-- BEGIN --

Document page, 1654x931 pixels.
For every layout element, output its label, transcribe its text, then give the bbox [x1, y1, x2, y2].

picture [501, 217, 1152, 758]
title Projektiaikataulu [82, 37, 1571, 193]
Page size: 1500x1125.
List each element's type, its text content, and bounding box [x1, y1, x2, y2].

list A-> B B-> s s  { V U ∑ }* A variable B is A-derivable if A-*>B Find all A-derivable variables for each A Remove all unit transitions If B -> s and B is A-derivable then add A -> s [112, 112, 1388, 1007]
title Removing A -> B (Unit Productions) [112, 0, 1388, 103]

-- END --
-- BEGIN --

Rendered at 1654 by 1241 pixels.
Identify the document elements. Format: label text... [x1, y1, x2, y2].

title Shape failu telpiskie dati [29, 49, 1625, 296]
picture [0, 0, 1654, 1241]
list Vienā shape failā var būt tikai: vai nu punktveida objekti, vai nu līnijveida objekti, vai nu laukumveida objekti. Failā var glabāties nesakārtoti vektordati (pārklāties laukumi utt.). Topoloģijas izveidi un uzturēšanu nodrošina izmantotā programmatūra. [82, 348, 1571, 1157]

-- END --
-- BEGIN --

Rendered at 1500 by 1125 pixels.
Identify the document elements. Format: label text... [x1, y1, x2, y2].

-- END --

Reproduce the part of the records that opens with the line containing "Page size: 1500x1125." and closes with the line containing "List each element's", substituting "enclosing rectangle" for "bounding box" and leaving everything else as it stands.

*Solution for this problem*
Page size: 1500x1125.
List each element's type, its text content, and enclosing rectangle [x1, y1, x2, y2].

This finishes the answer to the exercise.